El Agua es Vida – Aqueduct Recovery Fund
El Agua es Vida!
On July 7, 2015, a sudden storm raged through Ghost Ranch Education & Retreat resulting in a flash flood that caused over $500,000 in damages. There were no injuries or fatalities. Losses included the Box Canyon aqueduct, the arts and craft buildings of Pot Hollow, Short House, the Pole Barn, the equipment shed, the Low Ropes Course, and the brand new Fiber Arts Studio. Executive Director Debra Hepler stated that even with the losses, she is grateful beyond words. “While the devastation and loss were extensive, we are blessed with wonderful guests, donors, friends and staff. We received an outpouring of generous offers of financial assistance and help in our recovery from the destruction, ” she said. About the future, Hepler said, “It may seem obvious but it needs to be said–we will not rebuild in the same area. But we will rebuild and plans are underway. ”

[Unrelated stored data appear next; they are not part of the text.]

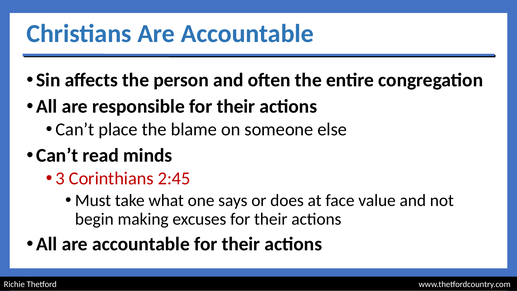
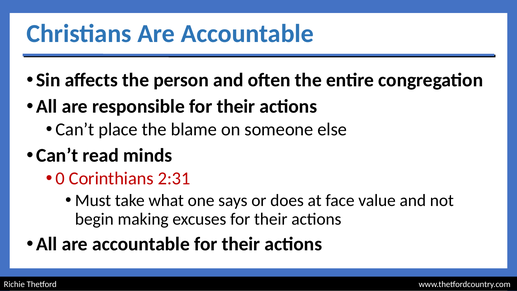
3: 3 -> 0
2:45: 2:45 -> 2:31
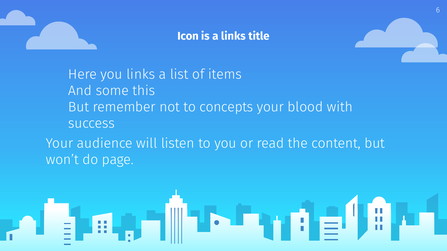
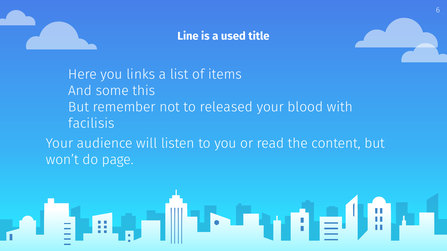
Icon: Icon -> Line
a links: links -> used
concepts: concepts -> released
success: success -> facilisis
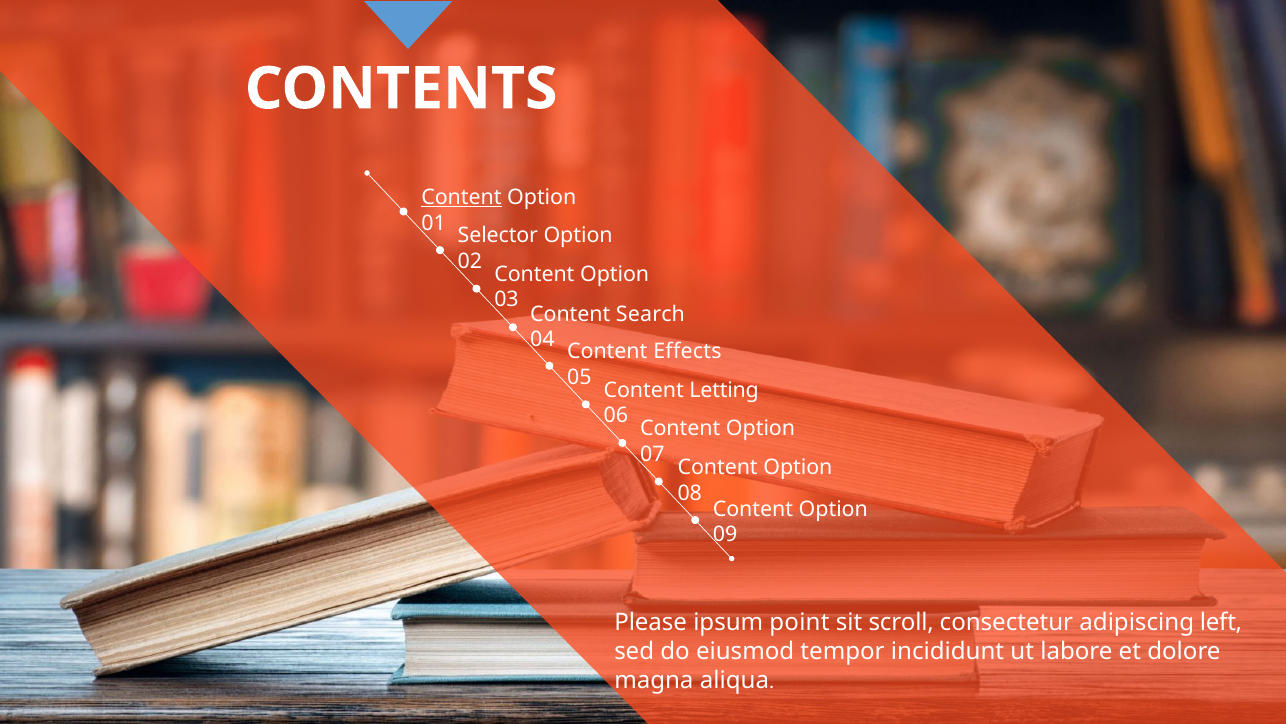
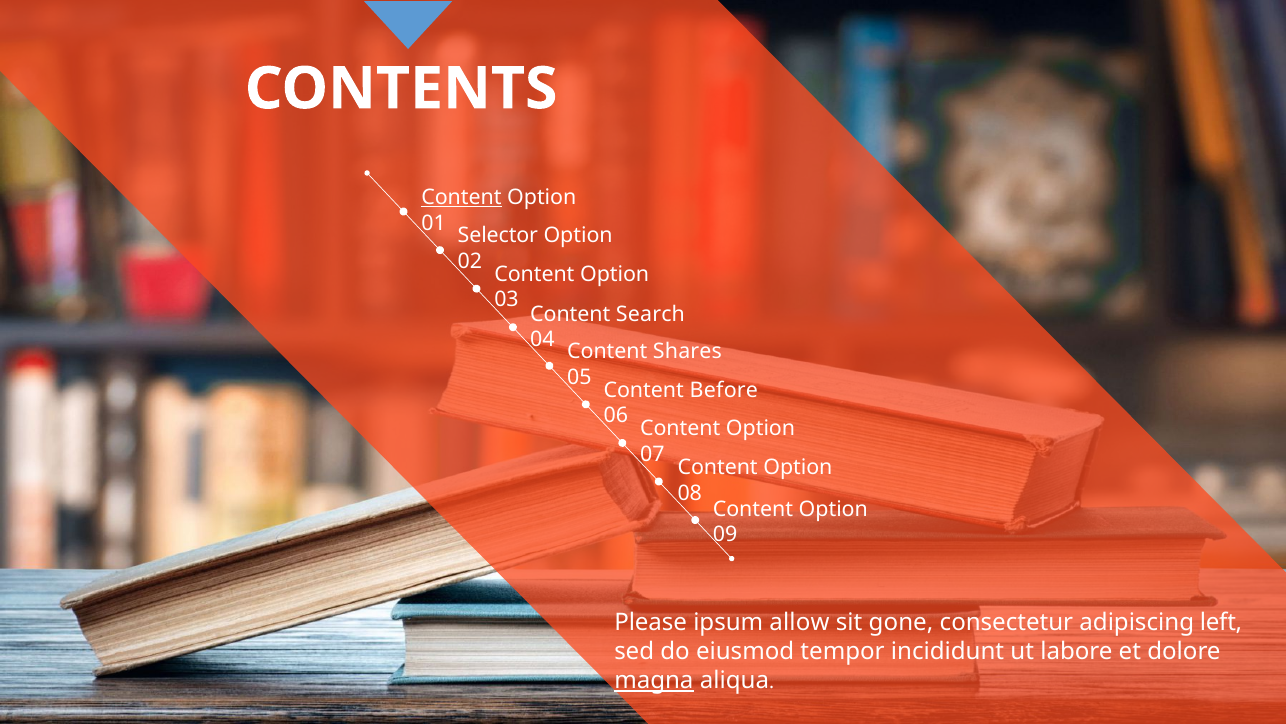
Effects: Effects -> Shares
Letting: Letting -> Before
point: point -> allow
scroll: scroll -> gone
magna underline: none -> present
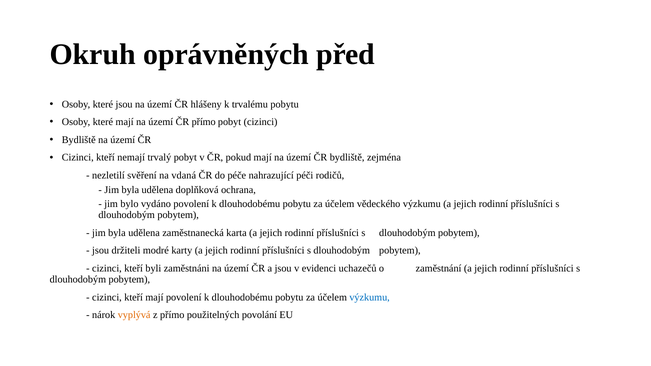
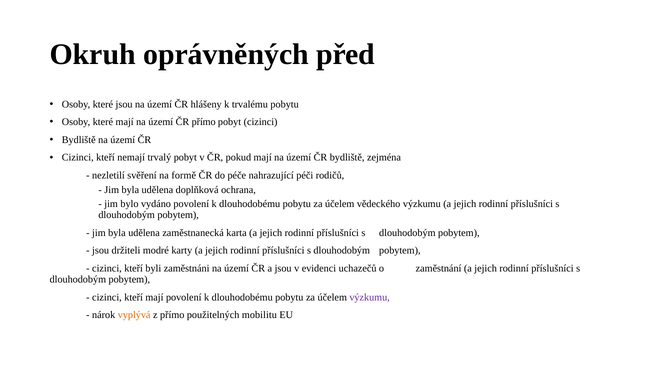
vdaná: vdaná -> formě
výzkumu at (370, 297) colour: blue -> purple
povolání: povolání -> mobilitu
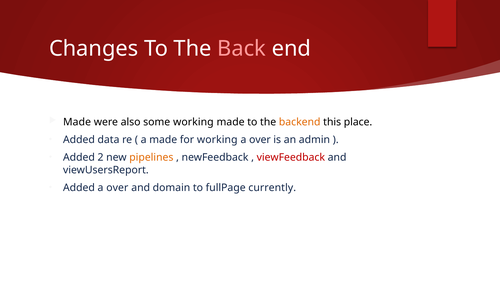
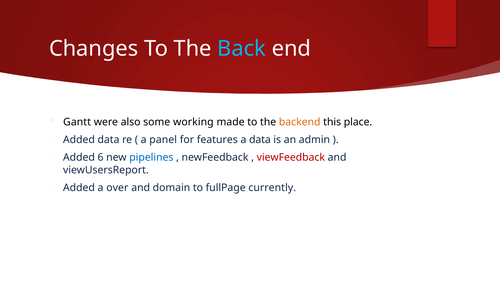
Back colour: pink -> light blue
Made at (77, 122): Made -> Gantt
a made: made -> panel
for working: working -> features
over at (260, 140): over -> data
2: 2 -> 6
pipelines colour: orange -> blue
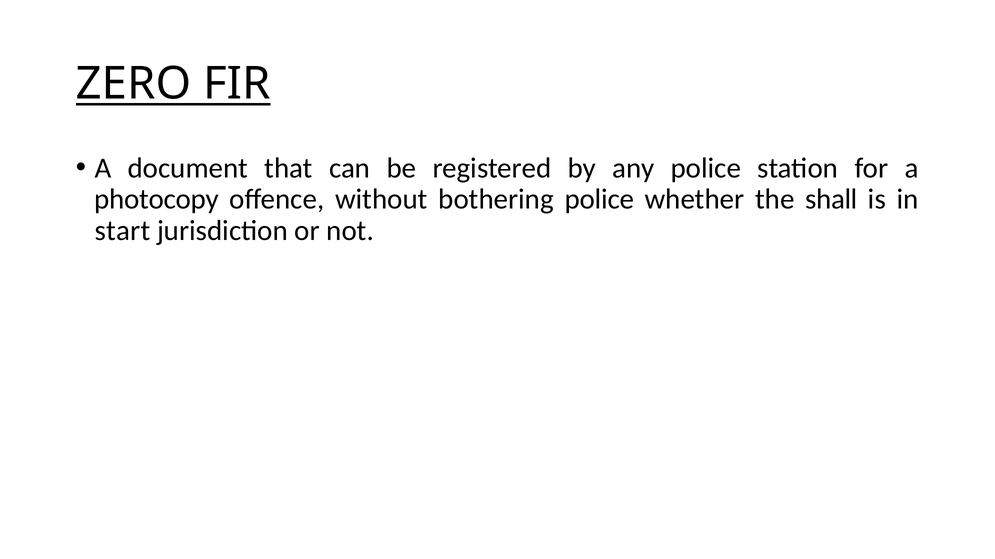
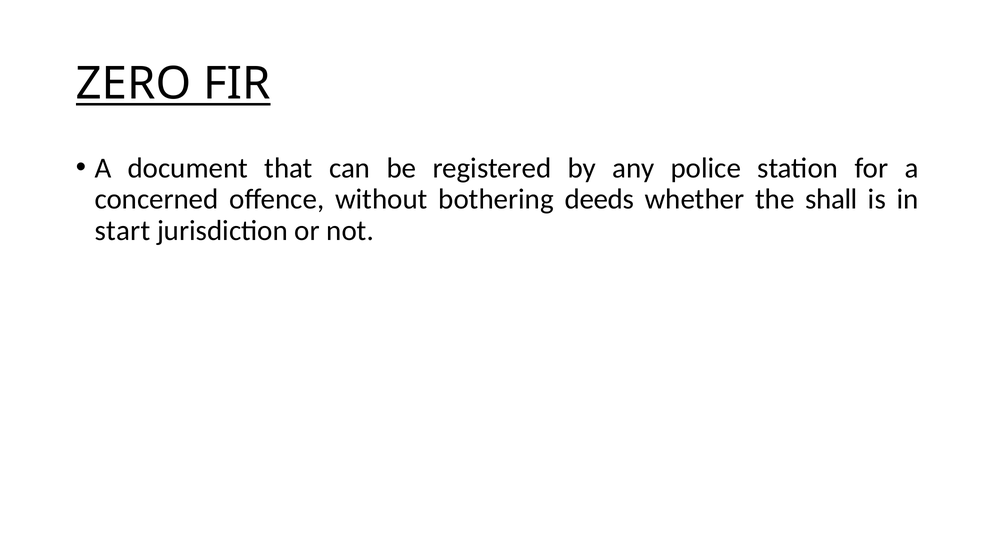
photocopy: photocopy -> concerned
bothering police: police -> deeds
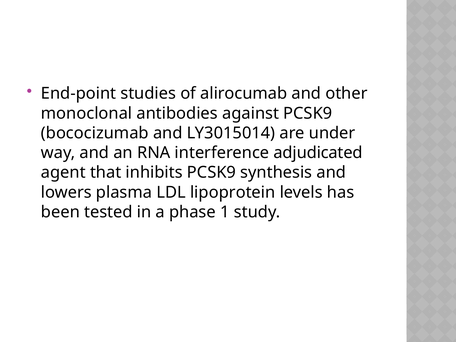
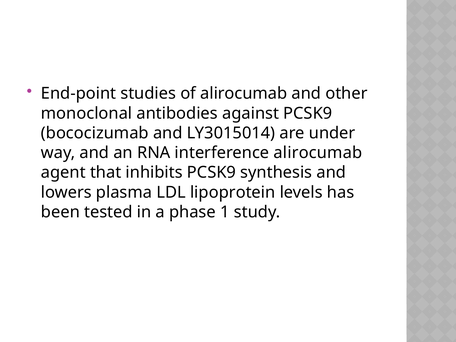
interference adjudicated: adjudicated -> alirocumab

Today, Ghost Ranch is in full operation. Social Center has been transformed into Art Studio space and Youth Program and Cantina have been occurring in the Family Center and its attached tent space for the past two summers. Longer-range plans for Studio and Youth space are being reviewed and developed. 2016 and 2017 has given the ceramics, welding and glass art courses a fresh energy and the feedback has been positive. Both instructors and guests are enthused about their new environs. Additionally, the new yurt opened this year.
One area of concern remains. Rebuilding the Box Canyon Aqueduct is of primary importance. And this is where we need your help.
The first phase of the arroyo clean-up and stream restoration has recently been completed. Casa Alegre was torn down, and the debris removed from that site and the Pot Hollow area. While not damaged by the flood, Upper Pavilion was determined to have structural damage during an inspection for its roof repair, so it is not in use and it too will need to be taken down.
Use of the water in Box Canyon for irrigation purposes is necessary within 3 years of the flood date, by July of 2018, to prevent Ghost Ranch from losing water rights dating back to 1857. We are manually pumping water so we do not lose the rights while fundraising for the permanent rebuild of the system. The costs for the complete restoration of the stream, aqueduct system (which will be a modern pipe system instead of a concrete structure that could again be damaged) and modern irrigation system, none of which was included in flood insurance, are $535,000.